Welch's debut composition, the sprawling title track Future Games, is arguably the album’s centrepiece. At eight and a half minutes, it sets its own pace—meditative, meandering, and entirely uninterested in blues structures or hit potential. It’s a strange and quietly hypnotic affair that speaks volumes about where the band was headed. Welch’s voice—detached, almost whispery—is a far cry from Green’s raw intensity, but it works here, enveloped in the gentle swirl of layered guitars and soft keyboards.

Danny Kirwan, increasingly the band's secret weapon, contributes some of his finest work. Sands of Time is exquisite: a flowing, melodic wash of guitars and gentle rhythms, with a chorus that rises like morning mist. Woman of 1,000 Years is equally strong, its cyclical guitar motif and melancholic mood capturing Kirwan’s distinct blend of fragility and invention. These are songs less about narrative and more about atmosphere—and they succeed brilliantly on those terms.

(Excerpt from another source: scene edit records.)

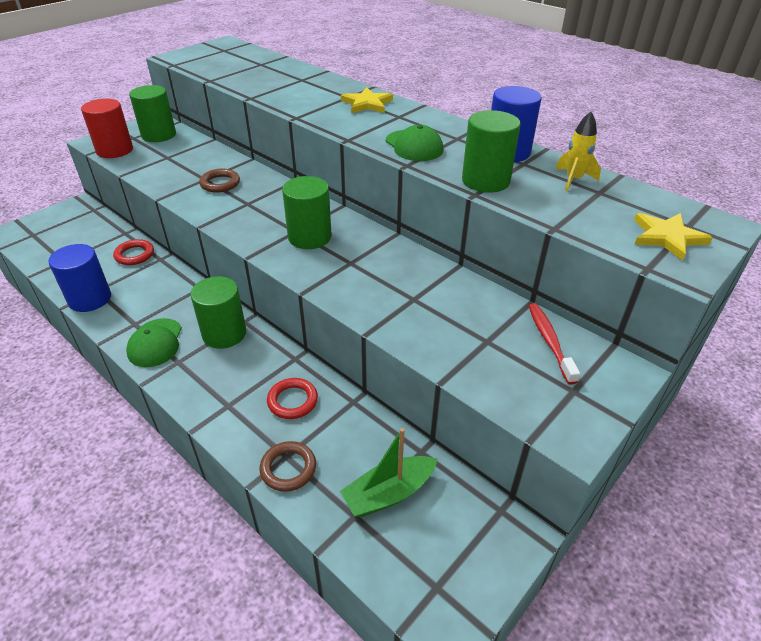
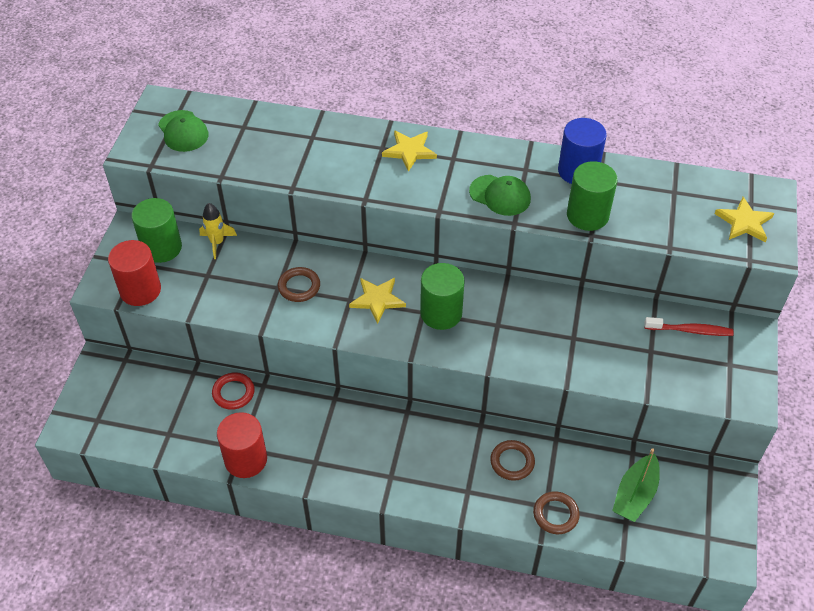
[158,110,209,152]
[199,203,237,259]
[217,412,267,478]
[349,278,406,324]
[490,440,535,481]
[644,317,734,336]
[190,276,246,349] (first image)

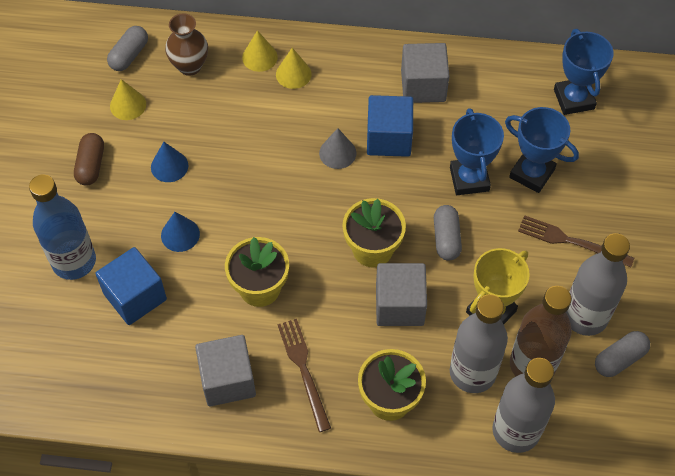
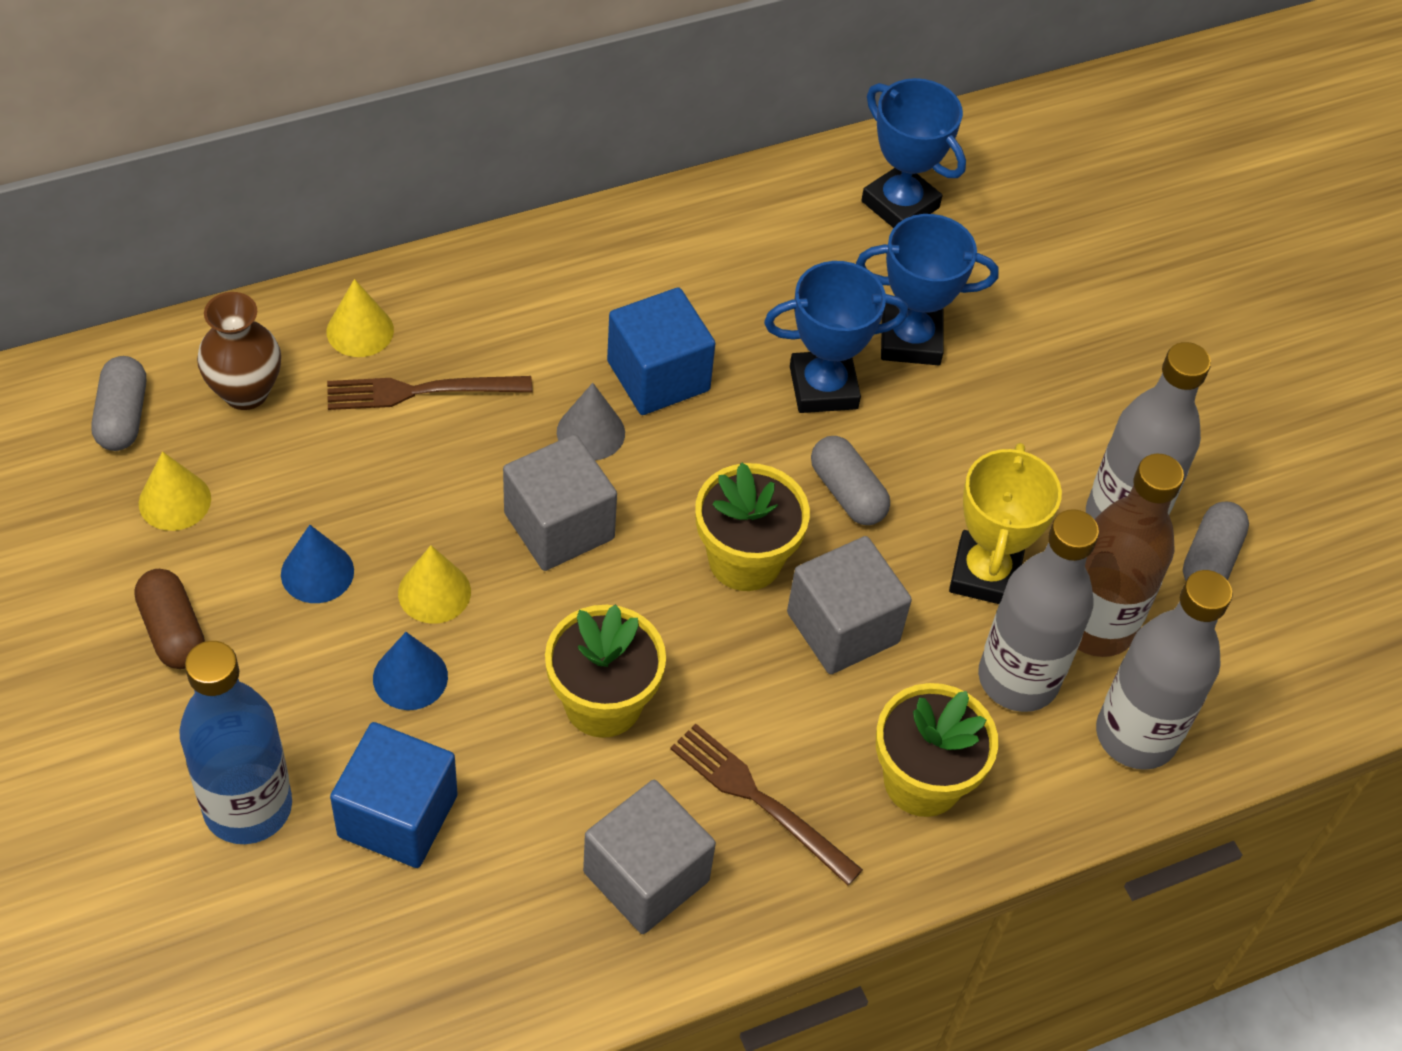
[327,376,532,410]
[398,545,471,624]
[503,434,617,571]
[764,261,908,413]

Christine McVie, now fully on board, brings with her the blend of grounded pop sensibility and emotional resonance that would come to define so much of Fleetwood Mac’s future success. Her closing ballad Show Me a Smile is tender and subtly haunting—hardly her most famous song, but one of her earliest triumphs. Morning Rain, a more upbeat number, shows her growing command of the band’s new sonic palette, even if it feels a touch underdeveloped.

Not all the material lands with the same confidence. Sometimes contains all the right ingredients but somehow falls short—well-crafted but lacking the emotional spark that elevates the best of their work. What a Shame, a largely aimless instrumental jam padded with studio chatter, feels more like a rehearsal fragment than a finished track. Welch’s Lay It All Down tries to inject some grit into proceedings, but sounds more bluster than brilliance, its hard-rock aspirations slightly at odds with the album’s otherwise delicate mood.

Still, Future Games must be seen for what it truly is: not a stopgap, but a rebirth. That it succeeded at all is something of a miracle. With two of their most iconic members gone and the group’s identity up for grabs, Fleetwood Mac could easily have imploded. Instead, they leaned into change, embraced their vulnerability, and emerged with a sound that—while still finding its footing—offered something genuinely new.

For those clinging to the ghosts of the Peter Green era, this must have been a confounding release. But in hindsight, Future Games is a quietly pivotal moment: the first confident step toward the melodic richness and internal complexity that would define the band’s most celebrated work. The blues were gone. Something more nebulous, and possibly more lasting, had taken root.